WHAT YOU ARE ASKED TO DO: Copy each line exactly, starting with the one that contains "At what depth" and stopping after the last line of the material below, with nothing else.

TASK INPUTS:
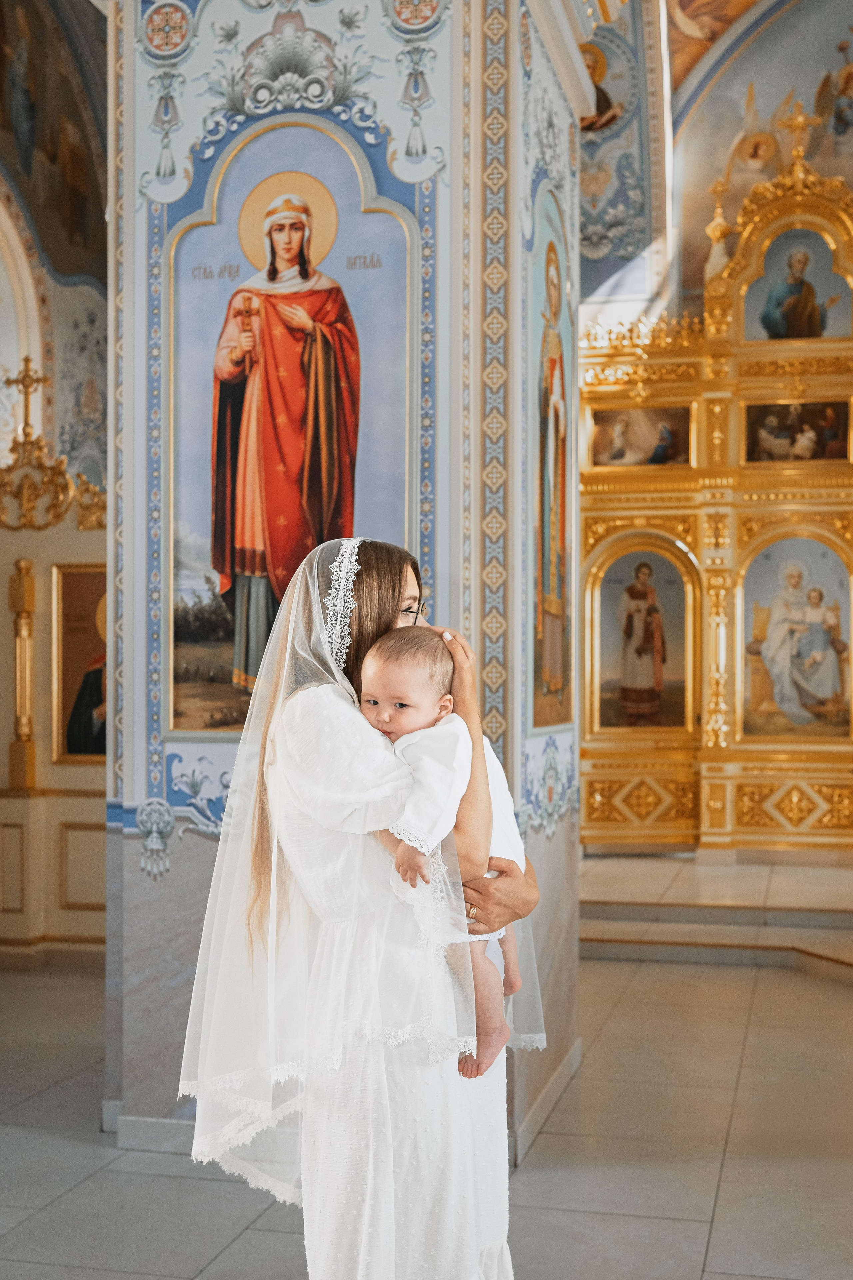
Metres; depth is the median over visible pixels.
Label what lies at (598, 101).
icon painting
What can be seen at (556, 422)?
icon painting
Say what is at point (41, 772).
iconostasis
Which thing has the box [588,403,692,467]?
small painting
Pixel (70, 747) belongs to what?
framed icon
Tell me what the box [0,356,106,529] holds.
gilded ornament
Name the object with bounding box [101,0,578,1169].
pillar
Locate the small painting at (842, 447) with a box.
[744,399,852,461]
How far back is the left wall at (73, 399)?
11.68 m
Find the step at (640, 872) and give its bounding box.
[578,850,852,980]
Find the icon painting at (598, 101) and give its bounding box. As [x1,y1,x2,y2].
[579,40,623,136]
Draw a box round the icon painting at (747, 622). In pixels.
[742,533,852,739]
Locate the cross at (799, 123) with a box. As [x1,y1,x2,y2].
[778,97,821,173]
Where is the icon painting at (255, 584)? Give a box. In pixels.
[169,121,413,731]
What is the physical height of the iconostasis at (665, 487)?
5.092 m
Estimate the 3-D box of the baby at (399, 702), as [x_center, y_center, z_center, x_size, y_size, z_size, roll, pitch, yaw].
[0.013,0.351,2.666,0.335,0.704,0.271,0,-1,14]
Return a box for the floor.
[0,939,852,1279]
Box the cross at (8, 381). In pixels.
[4,354,48,450]
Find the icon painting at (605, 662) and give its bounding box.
[590,538,692,736]
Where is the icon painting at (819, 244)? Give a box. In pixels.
[746,227,852,340]
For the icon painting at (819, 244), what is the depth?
10.89 m
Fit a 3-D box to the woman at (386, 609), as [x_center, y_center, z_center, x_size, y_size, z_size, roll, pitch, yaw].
[-0.102,0.652,2.862,0.601,1.586,0.703,0,-1,14]
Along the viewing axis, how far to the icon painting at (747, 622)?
10.74 m
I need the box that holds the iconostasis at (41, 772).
[0,403,107,957]
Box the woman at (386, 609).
[180,537,545,1279]
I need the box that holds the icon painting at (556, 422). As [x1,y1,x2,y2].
[529,192,575,731]
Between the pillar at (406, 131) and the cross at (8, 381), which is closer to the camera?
the pillar at (406, 131)
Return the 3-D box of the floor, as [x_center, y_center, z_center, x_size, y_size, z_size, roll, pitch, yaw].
[0.117,1.555,4.895,7.497,0.126,9.072,0,-1,14]
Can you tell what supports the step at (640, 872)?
on the floor
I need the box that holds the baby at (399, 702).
[355,621,525,1082]
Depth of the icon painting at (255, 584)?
4.61 m
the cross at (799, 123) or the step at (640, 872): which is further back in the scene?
the cross at (799, 123)
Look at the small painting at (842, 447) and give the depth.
10.72 m
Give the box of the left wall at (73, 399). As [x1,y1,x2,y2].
[0,0,109,498]
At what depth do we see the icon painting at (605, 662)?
11.04 m
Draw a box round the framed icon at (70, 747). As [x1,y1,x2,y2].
[53,560,106,764]
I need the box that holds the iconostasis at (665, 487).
[583,137,852,858]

REPLY TO THE TASK:
At what depth do we see the icon painting at (605, 662)?
11.04 m
Draw a box round the framed icon at (70, 747). As [x1,y1,x2,y2].
[53,560,106,764]
I need the box that holds the iconostasis at (665, 487).
[583,137,852,858]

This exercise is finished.